# Wave-function solution under Galilean transformations

1. Jan 5, 2016

### Happiness

How do we get (5.381)?

The term involving $V$ in (5.378) is $V(r' + vt, t)\ \Psi(r' + vt, t)$. After dividing on both sides of (5.378) by the exponential term $e^{[i(mv.r' + mv^2t/2)/\hbar]}$ [which appears in (5.379)], the term becomes $V(r' + vt, t)\ \Psi(r', t)$. But the term as given in (5.380) is $V'(r', t)\ \Psi(r', t)$. This means that we must have $V'(r', t) = V(r' + vt, t) = V(r, t)$, which contradicts (5.381).

I've worked out the other terms and they are correct.

2. Jan 5, 2016

### vanhees71

I think you are right. Under Galileian transformations one should have
$$V'(\vec{r}',t')=V(\vec{r},t)=V(\vec{r}'+\vec{v} t',t'),$$
because
$$\vec{r}=\vec{r}'+\vec{v} t', \quad \vec{p}=\vec{p}'+m \vec{v}, \quad t=t'.$$

3. Jan 5, 2016

### Happiness

Is there an explanation (intuitive or otherwise) how $$\vec{r}=\vec{r}'+\vec{v} t', \quad \vec{p}=\vec{p}'+m \vec{v}, \quad t=t'$$ implies or is consistent with $$V'(\vec{r}',t')=V(\vec{r},t)$$? I mean apart from doing the calculations after substituting (5.379) into (5.378).

4. Jan 6, 2016

### samalkhaiat

Because the potential is a scalar function of the coordinates and time, i.e., its value stay the same if you transform it.
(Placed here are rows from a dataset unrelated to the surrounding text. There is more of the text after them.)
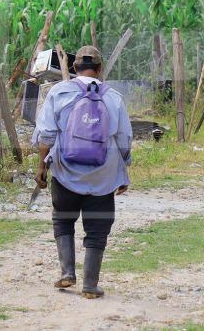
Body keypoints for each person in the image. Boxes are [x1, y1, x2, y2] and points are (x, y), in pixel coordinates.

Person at [31, 45, 132, 299]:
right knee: (98, 229)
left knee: (63, 219)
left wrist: (42, 165)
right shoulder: (114, 98)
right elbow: (124, 140)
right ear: (100, 69)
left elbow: (46, 135)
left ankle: (67, 272)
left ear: (74, 68)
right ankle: (89, 285)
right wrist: (123, 172)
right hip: (103, 175)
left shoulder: (59, 91)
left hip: (66, 171)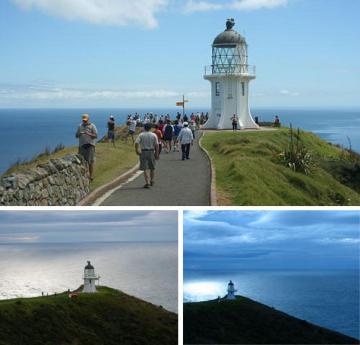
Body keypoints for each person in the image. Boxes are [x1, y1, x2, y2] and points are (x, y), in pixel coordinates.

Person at [135, 123, 159, 188]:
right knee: (152, 167)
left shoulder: (141, 135)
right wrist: (157, 154)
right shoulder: (154, 135)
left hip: (143, 152)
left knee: (145, 168)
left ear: (144, 128)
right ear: (150, 128)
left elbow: (136, 143)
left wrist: (137, 150)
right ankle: (152, 180)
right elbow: (157, 145)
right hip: (151, 151)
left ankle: (147, 183)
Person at [75, 113, 98, 180]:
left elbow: (96, 136)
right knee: (81, 161)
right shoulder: (80, 126)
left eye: (85, 120)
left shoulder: (92, 126)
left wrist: (88, 133)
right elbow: (76, 136)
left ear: (88, 119)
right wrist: (80, 133)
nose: (84, 121)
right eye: (83, 120)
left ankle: (91, 176)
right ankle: (84, 176)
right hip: (82, 146)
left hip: (90, 145)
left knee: (90, 162)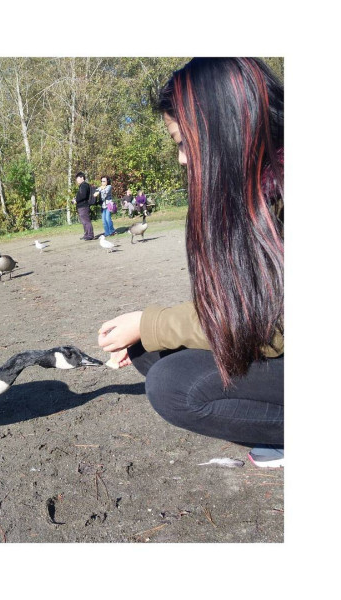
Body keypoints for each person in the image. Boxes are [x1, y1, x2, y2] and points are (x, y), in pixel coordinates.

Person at [98, 58, 284, 467]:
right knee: (147, 349)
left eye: (182, 142)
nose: (182, 160)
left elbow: (273, 325)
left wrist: (151, 323)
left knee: (173, 385)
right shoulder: (256, 191)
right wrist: (147, 331)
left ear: (223, 127)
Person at [72, 171, 94, 240]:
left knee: (86, 221)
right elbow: (81, 195)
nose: (77, 180)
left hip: (83, 206)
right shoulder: (82, 186)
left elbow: (83, 195)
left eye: (77, 178)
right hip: (81, 206)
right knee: (84, 222)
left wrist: (76, 200)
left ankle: (90, 235)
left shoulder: (84, 185)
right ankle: (86, 234)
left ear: (82, 178)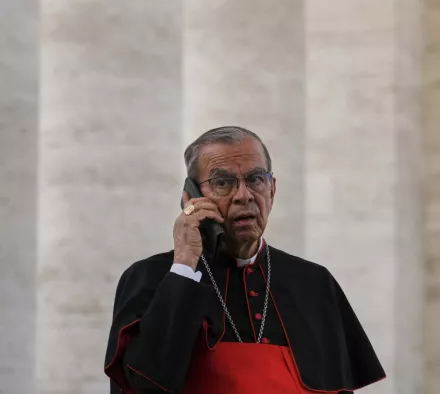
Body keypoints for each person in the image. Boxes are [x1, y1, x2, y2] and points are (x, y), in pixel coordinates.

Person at [104, 126, 384, 393]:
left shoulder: (314, 283)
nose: (244, 195)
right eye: (223, 182)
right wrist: (184, 264)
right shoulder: (151, 277)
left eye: (256, 179)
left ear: (272, 190)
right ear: (192, 197)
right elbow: (144, 384)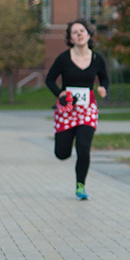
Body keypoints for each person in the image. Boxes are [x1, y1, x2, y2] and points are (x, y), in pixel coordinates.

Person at [45, 19, 109, 201]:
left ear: (89, 35)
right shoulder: (64, 58)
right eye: (75, 32)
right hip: (67, 111)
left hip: (87, 109)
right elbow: (49, 79)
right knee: (62, 153)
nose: (79, 34)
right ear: (70, 38)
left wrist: (104, 88)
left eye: (82, 31)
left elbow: (104, 79)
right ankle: (66, 140)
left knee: (83, 147)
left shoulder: (97, 59)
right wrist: (60, 93)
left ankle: (80, 186)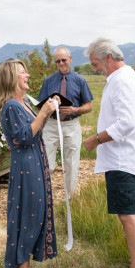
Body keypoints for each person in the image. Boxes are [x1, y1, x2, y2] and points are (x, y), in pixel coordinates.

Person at [83, 38, 135, 268]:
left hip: (123, 159)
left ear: (109, 57)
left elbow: (126, 124)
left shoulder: (122, 80)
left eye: (96, 63)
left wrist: (95, 139)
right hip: (125, 158)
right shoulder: (124, 77)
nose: (95, 69)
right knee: (134, 210)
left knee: (128, 215)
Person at [0, 59, 60, 268]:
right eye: (23, 72)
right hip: (25, 166)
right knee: (28, 214)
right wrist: (43, 112)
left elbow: (35, 128)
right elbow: (23, 136)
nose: (28, 75)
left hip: (35, 161)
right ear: (12, 78)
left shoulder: (23, 104)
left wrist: (48, 109)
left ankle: (26, 267)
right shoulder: (11, 106)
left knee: (36, 212)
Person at [38, 46, 93, 198]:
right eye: (57, 61)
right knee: (46, 163)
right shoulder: (49, 81)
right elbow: (41, 105)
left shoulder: (80, 80)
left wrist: (74, 110)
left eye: (63, 60)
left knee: (71, 164)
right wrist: (49, 105)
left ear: (70, 59)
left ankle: (70, 198)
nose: (61, 63)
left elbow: (89, 106)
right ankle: (44, 198)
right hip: (51, 124)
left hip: (71, 125)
Suppose you have the following non-singular transformations
$$\bar{x} = f(x), \ \ \ \bar{t} = g(t) .$$
Since the transformations are non-singular, you can solve for $x$ and $t$:
$$x = f^{-1}(\bar{x}) , \ \ \ t = g^{-1}(\bar{t}) .$$
Now, substitute the solutions in the original potential function
$$V(x,t) = V(f^{-1}(\bar{x}) , g^{-1}(\bar{t}) ) ,$$
and call the new function on the right-hand-side $\bar{V}(\bar{x},\bar{t})$.